Data for analysis>
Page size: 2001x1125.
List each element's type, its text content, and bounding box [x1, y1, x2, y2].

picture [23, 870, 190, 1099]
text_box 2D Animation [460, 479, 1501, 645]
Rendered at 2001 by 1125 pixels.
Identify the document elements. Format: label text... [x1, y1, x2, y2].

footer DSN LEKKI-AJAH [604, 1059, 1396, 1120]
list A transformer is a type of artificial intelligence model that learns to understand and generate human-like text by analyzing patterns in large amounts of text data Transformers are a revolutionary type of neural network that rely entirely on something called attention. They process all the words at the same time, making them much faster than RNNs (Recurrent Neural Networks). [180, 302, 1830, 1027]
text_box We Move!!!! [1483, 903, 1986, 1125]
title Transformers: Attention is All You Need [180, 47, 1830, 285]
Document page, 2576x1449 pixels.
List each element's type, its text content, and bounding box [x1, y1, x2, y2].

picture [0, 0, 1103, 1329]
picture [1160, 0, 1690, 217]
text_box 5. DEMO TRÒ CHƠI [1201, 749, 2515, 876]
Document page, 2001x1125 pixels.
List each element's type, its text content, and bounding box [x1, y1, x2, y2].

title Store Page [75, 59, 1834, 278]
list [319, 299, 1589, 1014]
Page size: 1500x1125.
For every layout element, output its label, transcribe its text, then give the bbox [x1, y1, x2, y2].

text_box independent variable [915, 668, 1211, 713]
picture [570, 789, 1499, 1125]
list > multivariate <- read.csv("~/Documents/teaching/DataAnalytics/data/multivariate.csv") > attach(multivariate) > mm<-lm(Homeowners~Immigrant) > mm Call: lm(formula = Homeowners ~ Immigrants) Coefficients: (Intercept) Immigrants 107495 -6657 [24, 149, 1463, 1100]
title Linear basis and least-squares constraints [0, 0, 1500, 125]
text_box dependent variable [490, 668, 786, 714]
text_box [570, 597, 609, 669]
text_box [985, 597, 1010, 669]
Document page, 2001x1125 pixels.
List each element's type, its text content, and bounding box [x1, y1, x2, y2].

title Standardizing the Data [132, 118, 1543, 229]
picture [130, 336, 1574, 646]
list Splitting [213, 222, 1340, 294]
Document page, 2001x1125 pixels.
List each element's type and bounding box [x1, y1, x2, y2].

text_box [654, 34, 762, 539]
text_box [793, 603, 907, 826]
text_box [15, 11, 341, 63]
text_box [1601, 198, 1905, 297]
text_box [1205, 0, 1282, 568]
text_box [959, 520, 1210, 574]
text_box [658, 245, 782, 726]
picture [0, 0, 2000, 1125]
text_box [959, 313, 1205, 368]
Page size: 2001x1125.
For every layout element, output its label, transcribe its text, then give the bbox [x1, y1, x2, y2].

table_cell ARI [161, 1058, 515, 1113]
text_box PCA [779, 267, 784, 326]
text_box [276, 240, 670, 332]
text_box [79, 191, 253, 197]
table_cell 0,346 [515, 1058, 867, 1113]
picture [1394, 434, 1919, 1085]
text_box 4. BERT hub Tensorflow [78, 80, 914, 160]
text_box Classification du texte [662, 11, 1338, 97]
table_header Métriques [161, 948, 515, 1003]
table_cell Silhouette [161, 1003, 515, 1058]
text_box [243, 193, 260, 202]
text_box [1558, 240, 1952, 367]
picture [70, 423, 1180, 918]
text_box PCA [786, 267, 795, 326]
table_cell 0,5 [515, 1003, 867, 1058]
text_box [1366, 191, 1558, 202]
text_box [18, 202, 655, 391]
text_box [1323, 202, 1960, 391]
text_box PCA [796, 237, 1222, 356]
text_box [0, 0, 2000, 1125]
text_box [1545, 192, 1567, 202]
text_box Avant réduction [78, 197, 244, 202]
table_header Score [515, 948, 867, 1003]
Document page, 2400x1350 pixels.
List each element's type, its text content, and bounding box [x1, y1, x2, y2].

Work to be completed> The lines to reproduce run from the one that contains "List each element's type and" through the last line above; copy them exactly.

Worked solution>
List each element's type and bounding box [x1, y1, x2, y2].

text_box [654, 34, 762, 539]
text_box [793, 603, 907, 826]
text_box [15, 11, 341, 63]
text_box [1601, 198, 1905, 297]
text_box [1205, 0, 1282, 568]
text_box [959, 520, 1210, 574]
text_box [658, 245, 782, 726]
picture [0, 0, 2000, 1125]
text_box [959, 313, 1205, 368]
Page size: 2001x1125.
For every layout element, output its label, transcribe its text, then give the bbox [x1, y1, x2, y2].

table_cell ARI [161, 1058, 515, 1113]
text_box PCA [779, 267, 784, 326]
text_box [276, 240, 670, 332]
text_box [79, 191, 253, 197]
table_cell 0,346 [515, 1058, 867, 1113]
picture [1394, 434, 1919, 1085]
text_box 4. BERT hub Tensorflow [78, 80, 914, 160]
text_box Classification du texte [662, 11, 1338, 97]
table_header Métriques [161, 948, 515, 1003]
table_cell Silhouette [161, 1003, 515, 1058]
text_box [243, 193, 260, 202]
text_box [1558, 240, 1952, 367]
picture [70, 423, 1180, 918]
text_box PCA [786, 267, 795, 326]
table_cell 0,5 [515, 1003, 867, 1058]
text_box [1366, 191, 1558, 202]
text_box [18, 202, 655, 391]
text_box [1323, 202, 1960, 391]
text_box PCA [796, 237, 1222, 356]
text_box [0, 0, 2000, 1125]
text_box [1545, 192, 1567, 202]
text_box Avant réduction [78, 197, 244, 202]
table_header Score [515, 948, 867, 1003]
Document page, 2400x1350 pixels.
List each element's type, its text content, and bounding box [x1, y1, x2, y2].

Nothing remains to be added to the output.